Pada pukul 14:07 waktu Beijing, kapsul yang kembali mendarat tepat di area yang ditentukan di Siziwang Banner, Daerah Otonomi Mongolia Dalam, Tiongkok utara, dan misinya sukses total, menurut Badan Antariksa Nasional Tiongkok atau China National Space Administration (CNSA).

Chang'e-6 merupakan salah satu misi paling kompleks dan menantang dalam upaya eksplorasi luar angkasa Tiongkok hingga saat ini. Terdiri dari pengorbit, pengembara, pendarat, dan pendorong, misi itu diluncurkan pada 3 Mei 2024, dan telah melalui berbagai tahap seperti transfer Bumi-bulan, pengereman di dekat bulan, mengorbit bulan, dan pemisahan kombinasi pendarat-pendorong serta kombinasi pengorbit-pengembara.

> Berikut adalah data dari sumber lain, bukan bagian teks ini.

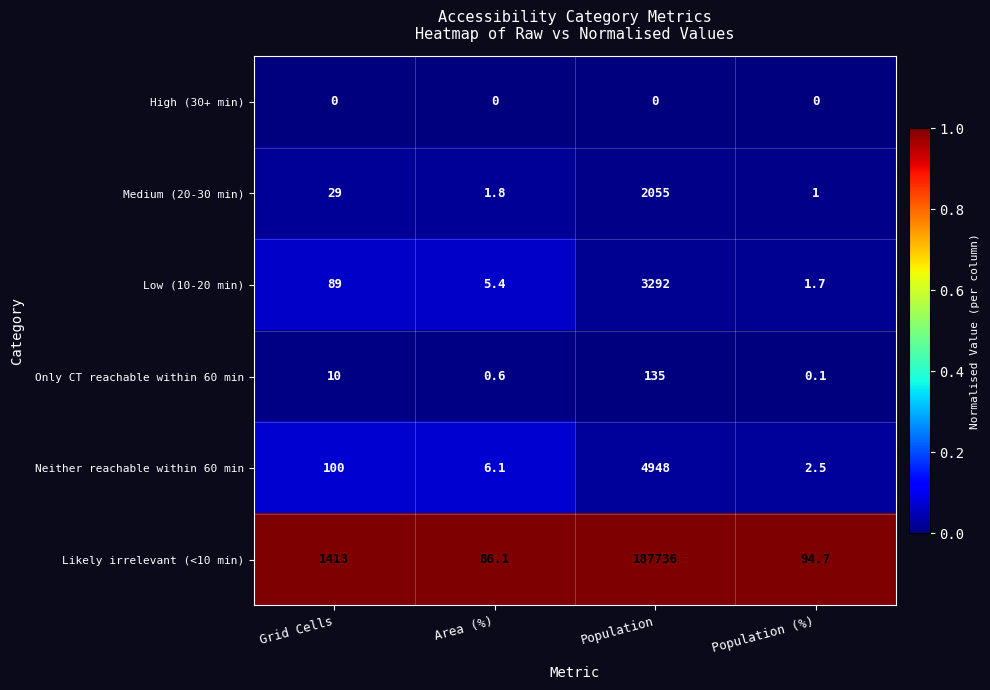

List the labels in order of Likely irrelevant (<10 min) value, smallest first.

Area (%), Population (%), Grid Cells, Population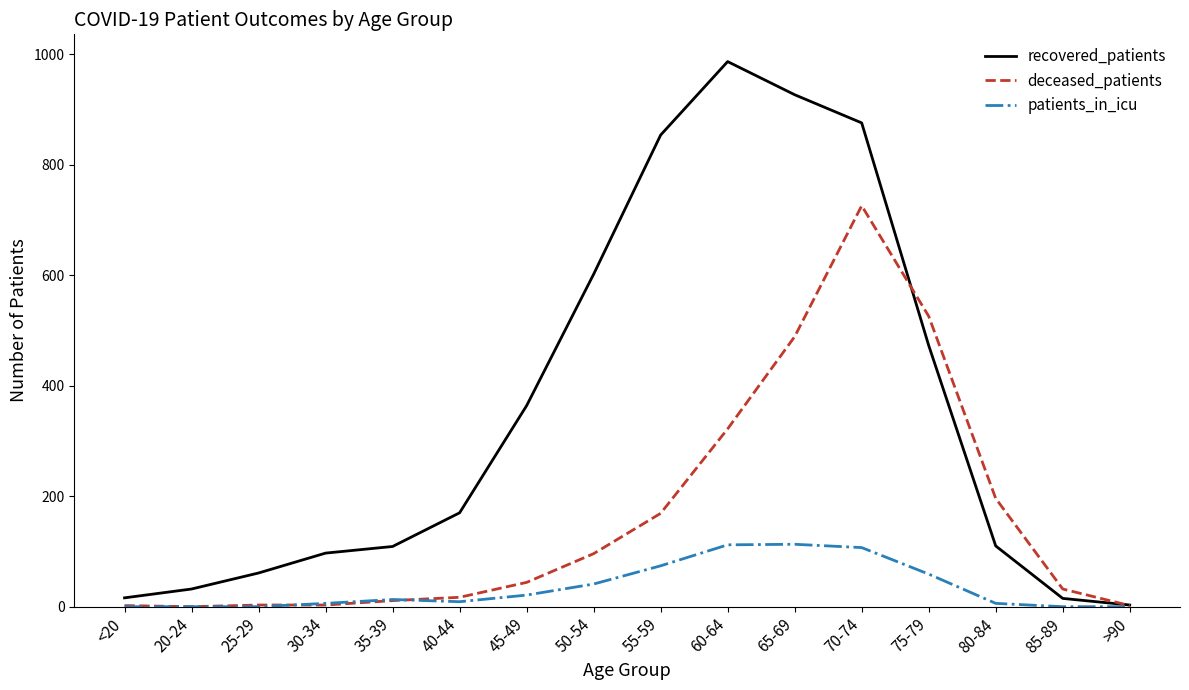

What is the sum of all deceased_patients values?

2638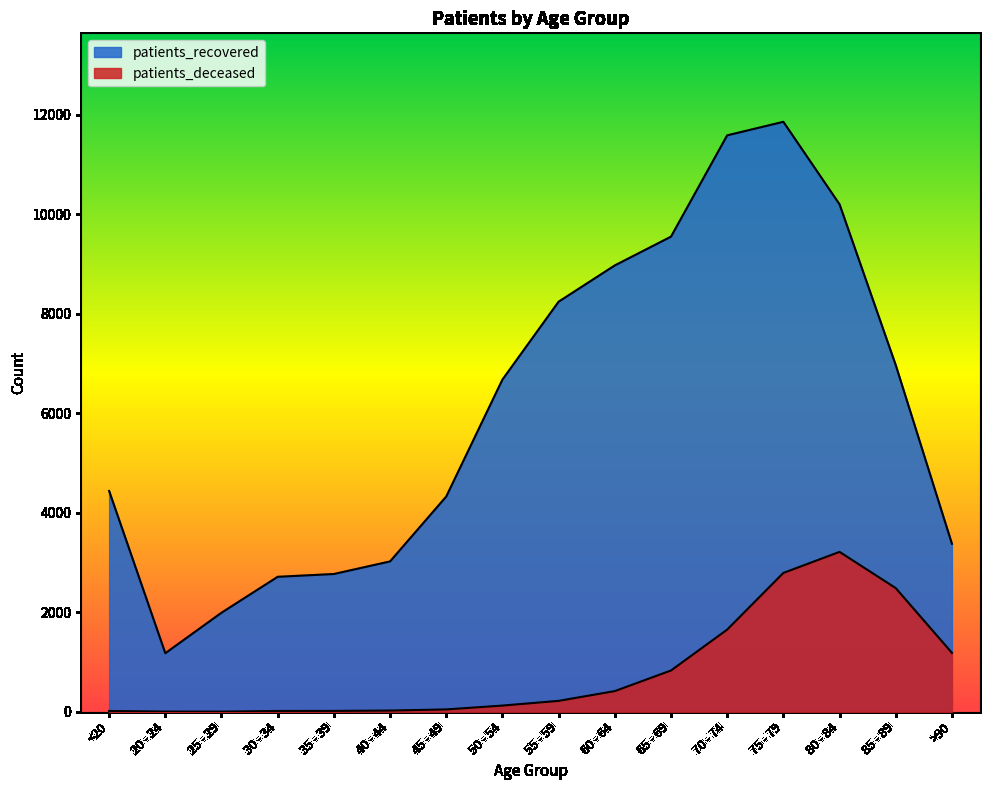

At which label is patients_recovered closest to 6516?

50 - 54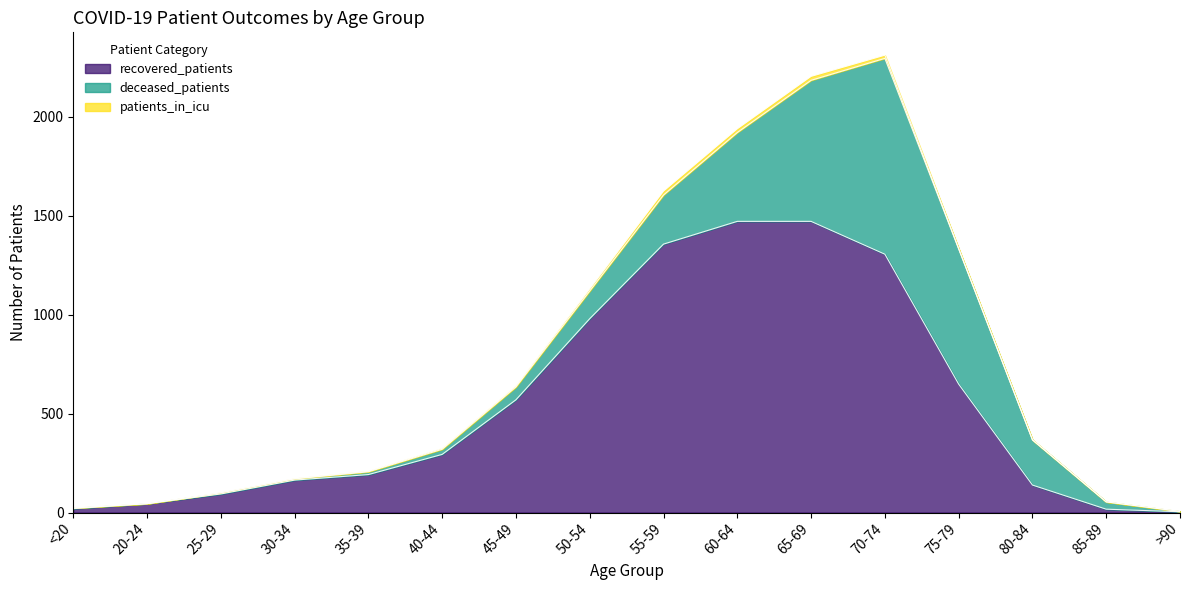

How many values in the patients_in_icu series are below 3?

7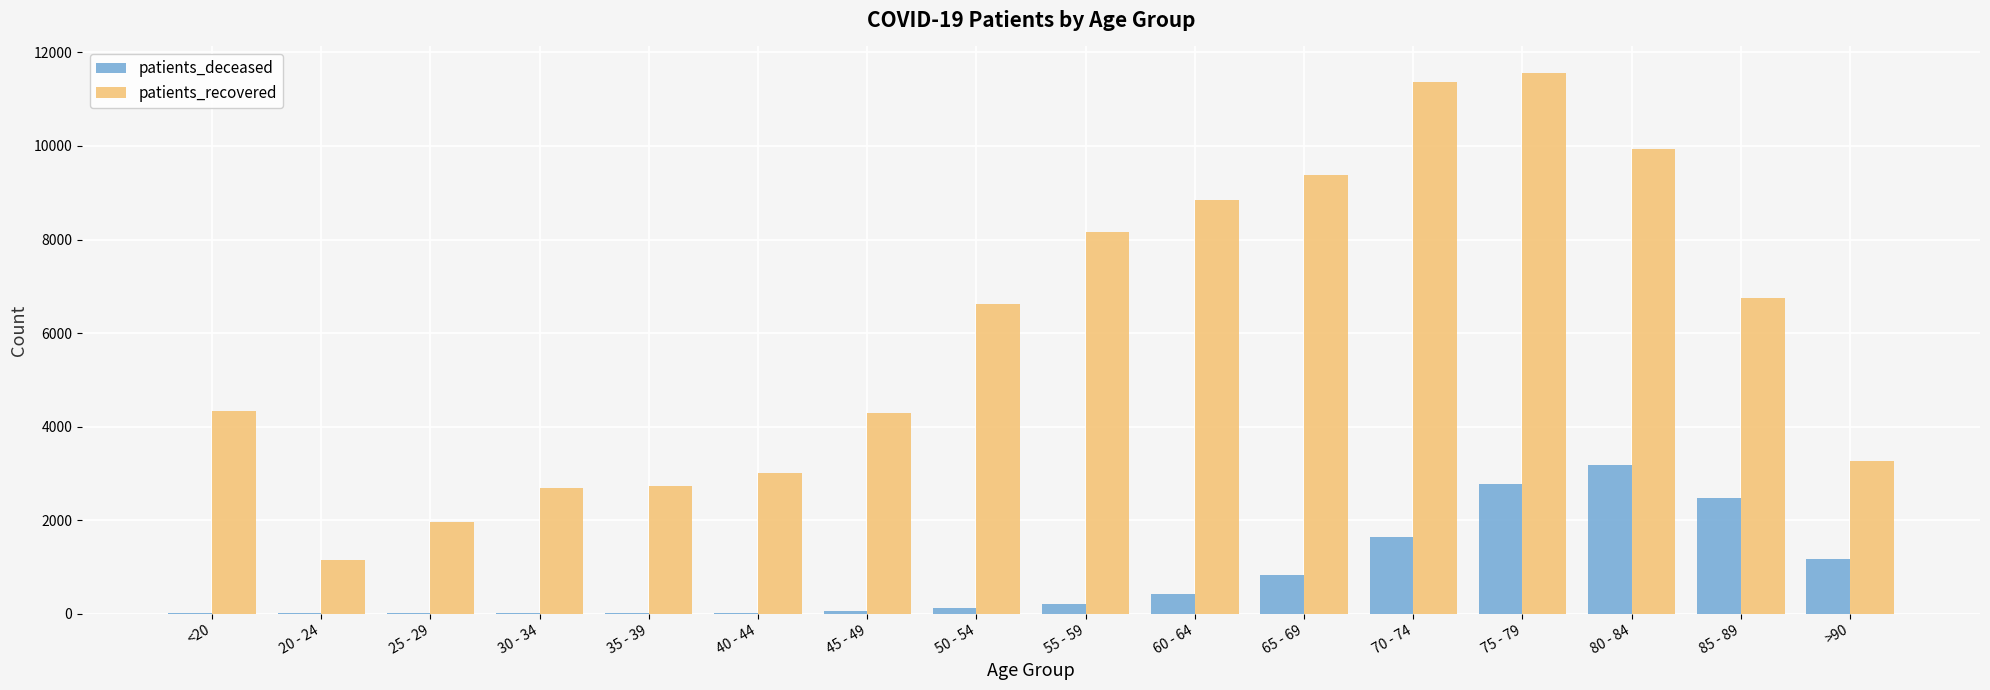

Which series changed the most between 30 - 34 and >90?

patients_deceased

Didukung oleh satelit pengirim Queqiao-2, kombinasi pendarat-penjelajah mendarat di area pendaratan yang telah ditentukan di Cekungan Kutub Selatan-Aitken (SPA) di sisi jauh bulan pada tanggal 2 Juni 2024 dan melakukan pengambilan sampel.

Pada tanggal 4 Juni 2024, ascender lepas landas dari bulan dengan membawa sampel dan memasuki orbit bulan. Pada tanggal 6 Juni 2024, wahana ini menyelesaikan pertemuan dan docking dengan kombinasi pengorbit-pengembali dan mentransfer sampel ke pengembali. Ascender kemudian memisahkan diri dari kombinasi tersebut dan mendarat di bulan dengan kendali darat agar tidak menjadi sampah antariksa.

Kombinasi pengorbit-pengembali menghabiskan 13 hari di orbit bulan, menunggu kesempatan yang tepat untuk kembali ke bumi. Setelah menyelesaikan dua manuver transfer Bulan-Bumi dan satu koreksi orbit, wahana pengorbit-pengembali berpisah dari wahana pengorbit dan mengirimkan sampel-sampelnya ke bumi.